SOURCE DATA
┌──

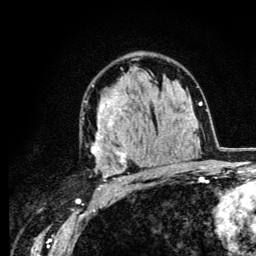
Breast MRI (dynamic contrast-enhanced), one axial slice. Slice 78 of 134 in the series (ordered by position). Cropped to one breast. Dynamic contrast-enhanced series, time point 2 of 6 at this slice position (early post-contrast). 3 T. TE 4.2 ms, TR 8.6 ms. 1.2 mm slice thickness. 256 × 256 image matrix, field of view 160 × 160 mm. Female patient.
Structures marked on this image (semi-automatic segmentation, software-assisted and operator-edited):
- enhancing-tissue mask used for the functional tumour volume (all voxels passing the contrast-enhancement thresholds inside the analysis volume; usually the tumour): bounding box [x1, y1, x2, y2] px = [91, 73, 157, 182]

└──

WORK ORDER
Take the listing above and restate it word for word, without its pictures.

WRITTEN ANSWER
Breast MRI (dynamic contrast-enhanced), one axial slice. Slice 78 of 134 in the series (ordered by position). Cropped to one breast. Dynamic contrast-enhanced series, time point 2 of 6 at this slice position (early post-contrast). 3 T. TE 4.2 ms, TR 8.6 ms. 1.2 mm slice thickness. 256 × 256 image matrix, field of view 160 × 160 mm. Female patient.
Structures marked on this image (semi-automatic segmentation, software-assisted and operator-edited):
- enhancing-tissue mask used for the functional tumour volume (all voxels passing the contrast-enhancement thresholds inside the analysis volume; usually the tumour): bounding box [x1, y1, x2, y2] px = [91, 73, 157, 182]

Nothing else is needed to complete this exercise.